Inocentado em todas as instâncias da Justiça, o ex-cobrador
de ônibus, que ficou incapacitado após a cegueira parcial, processa o senador,
o estado e o médico responsável pelo laudo que o colocou na posição de
suspeito.
Franz Simon atuou como defensor público de Luiz numa das
frentes do estado contra ele, que corria na Vara da Violência Doméstica (pela
suposta agressão à filha). Cleonice levara a criança ao hospital para tratar de
oxiúro, verme que pode provocar coceira na região genital, por inflamação.
A família, na época, morava numa casa "com 17
cachorros, um monte de gatos, o quintal sujo e uma irmã que guardava lixo [era
acumuladora]", lembra Luiz, que tem mais dois filhos com Cleonice e um
rapaz e duas meninas com outra mulher.
Uma médica desconfiou de violência sexual e chamou o
Conselho Tutelar. Um médico legista, então, avaliou o "desvirginamento da
vítima", e o caso acabou na Polícia Civil.
Posteriormente, uma perita examinou a criança e constatou
que o hímen estava intacto. À Justiça o responsável pelo primeiro parecer
depois alegaria que o hímen pode se regenerar. Hoje defensor aposentado, Franz
questiona: o caso já é frágil e "vai acontecer justamente com ela, uma
coisa rara na literatura médica?".
"Houve um teatro", segundo Franz. O depoimento de
Luiz, diz, "foi atrasado até que aparato da CPI chegasse, ele acabou sendo
o bode expiatório".
Luiz afirma que não foi encaminhado ao Instituto Médico
Legal, o que deve anteceder a condução de um suspeito à prisão, como manda o
protocolo.
Cleonice conta que ficou 42 dias presa e que, na cadeia,
recebeu uma visita do congressista.
"Quando cheguei no presídio, tentei falar para a
polícia que tinha vários papéis da neném pra mostrar que ela tava com oxiúro. O
Magno falou que, se não acusasse Luiz, nunca mais ia ver minha filha. No
momento de desespero cheguei a acusar ele, sim."

*O PROBLEMA:* Retome o texto sobre a acusação contra Luiz e continue-o a partir da última frase. As entradas abaixo não têm nenhum papel nesta atividade.

*DADOS DE ENTRADA:*
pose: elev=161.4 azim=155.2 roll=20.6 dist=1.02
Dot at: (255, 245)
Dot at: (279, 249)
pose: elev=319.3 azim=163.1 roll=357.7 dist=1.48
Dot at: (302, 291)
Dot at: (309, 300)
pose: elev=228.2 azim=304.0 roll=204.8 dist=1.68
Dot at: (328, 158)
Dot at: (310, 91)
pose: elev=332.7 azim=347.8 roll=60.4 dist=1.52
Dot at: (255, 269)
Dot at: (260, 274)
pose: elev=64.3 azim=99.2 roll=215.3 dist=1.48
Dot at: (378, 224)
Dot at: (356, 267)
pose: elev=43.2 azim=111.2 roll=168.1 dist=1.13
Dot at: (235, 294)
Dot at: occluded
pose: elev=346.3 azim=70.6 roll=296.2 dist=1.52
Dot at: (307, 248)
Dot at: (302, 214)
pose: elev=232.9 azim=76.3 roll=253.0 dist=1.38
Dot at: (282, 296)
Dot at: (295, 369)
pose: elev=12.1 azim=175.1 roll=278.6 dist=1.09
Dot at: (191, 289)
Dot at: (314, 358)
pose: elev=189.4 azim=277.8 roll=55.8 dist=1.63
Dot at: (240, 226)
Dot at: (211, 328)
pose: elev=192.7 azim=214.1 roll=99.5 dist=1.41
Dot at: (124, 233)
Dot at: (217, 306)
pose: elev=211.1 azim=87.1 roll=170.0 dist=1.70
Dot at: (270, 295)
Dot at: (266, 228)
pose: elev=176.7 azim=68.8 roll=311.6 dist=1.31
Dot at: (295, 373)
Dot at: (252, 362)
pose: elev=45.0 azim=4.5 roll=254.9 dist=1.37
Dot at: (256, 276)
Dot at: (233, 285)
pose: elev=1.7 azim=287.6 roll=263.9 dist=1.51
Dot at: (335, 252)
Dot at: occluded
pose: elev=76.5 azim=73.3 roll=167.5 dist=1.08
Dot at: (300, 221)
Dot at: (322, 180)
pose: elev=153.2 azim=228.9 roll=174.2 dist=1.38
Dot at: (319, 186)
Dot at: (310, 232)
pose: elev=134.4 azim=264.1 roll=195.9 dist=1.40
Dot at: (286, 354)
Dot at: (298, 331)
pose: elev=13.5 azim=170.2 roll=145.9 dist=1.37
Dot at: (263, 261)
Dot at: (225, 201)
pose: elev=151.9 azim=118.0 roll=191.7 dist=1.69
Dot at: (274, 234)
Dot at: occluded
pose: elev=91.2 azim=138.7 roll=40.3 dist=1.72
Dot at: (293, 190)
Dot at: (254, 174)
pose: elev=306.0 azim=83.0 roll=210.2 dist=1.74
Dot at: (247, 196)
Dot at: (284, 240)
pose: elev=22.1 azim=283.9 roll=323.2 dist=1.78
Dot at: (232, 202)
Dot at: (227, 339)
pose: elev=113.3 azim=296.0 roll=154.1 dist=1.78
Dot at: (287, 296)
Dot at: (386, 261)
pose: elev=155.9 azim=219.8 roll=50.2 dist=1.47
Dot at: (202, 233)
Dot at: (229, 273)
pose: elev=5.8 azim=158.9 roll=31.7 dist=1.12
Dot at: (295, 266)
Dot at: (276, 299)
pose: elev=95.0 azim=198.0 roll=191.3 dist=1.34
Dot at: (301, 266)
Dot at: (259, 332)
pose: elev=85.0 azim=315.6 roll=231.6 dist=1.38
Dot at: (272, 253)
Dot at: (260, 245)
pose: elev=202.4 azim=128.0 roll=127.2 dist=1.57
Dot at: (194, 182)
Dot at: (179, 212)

*RESPOSTA DA TAREFA:*
Uma reportagem de um jornal local relatou à época que a
servidora pública municipal "disse que já viu o marido visitando sites
suspeitos na internet". Luiz até hoje carrega o CPU do computador
periciado atrás de pornografia.
A bebê passou três meses num abrigo, de onde saiu "com
a cabeça cheia de pereba, de piolho", afirma o pai.
Os pais depois ficaram sabendo que a filha iria para a
adoção -o que só não se concretizou porque, segundo Luiz, a mãe da esposa
"vendeu tudo o que tinha, geladeira, casa, fogão, por R$ 10 mil e veio da
Bahia, a avó Madalena.".
A Justiça já inocentou Luiz em todas as instâncias, mas o
casal passou anos sem a guarda da filha. A menina chegou a dizer a uma
psicóloga temer que o pai, ausente de sua vida, não gostasse dela. Ainda hoje
Luiz e Cleonice não têm a guarda definitiva da primogênita deles, só a
provisória.
Em setembro, quando concorria à reeleição num pleito do qual
sairia derrotado, Malta gravou um vídeo afirmando que, "na CPI da
Pedofilia, vagabundo, nós perseguimos".
No mesmo mês, o Ministério Público recepcionava a
notícia-crime contra ele. "Agora, vagabundo ofendido correu para a
Justiça. É direito de cada um, não é verdade?"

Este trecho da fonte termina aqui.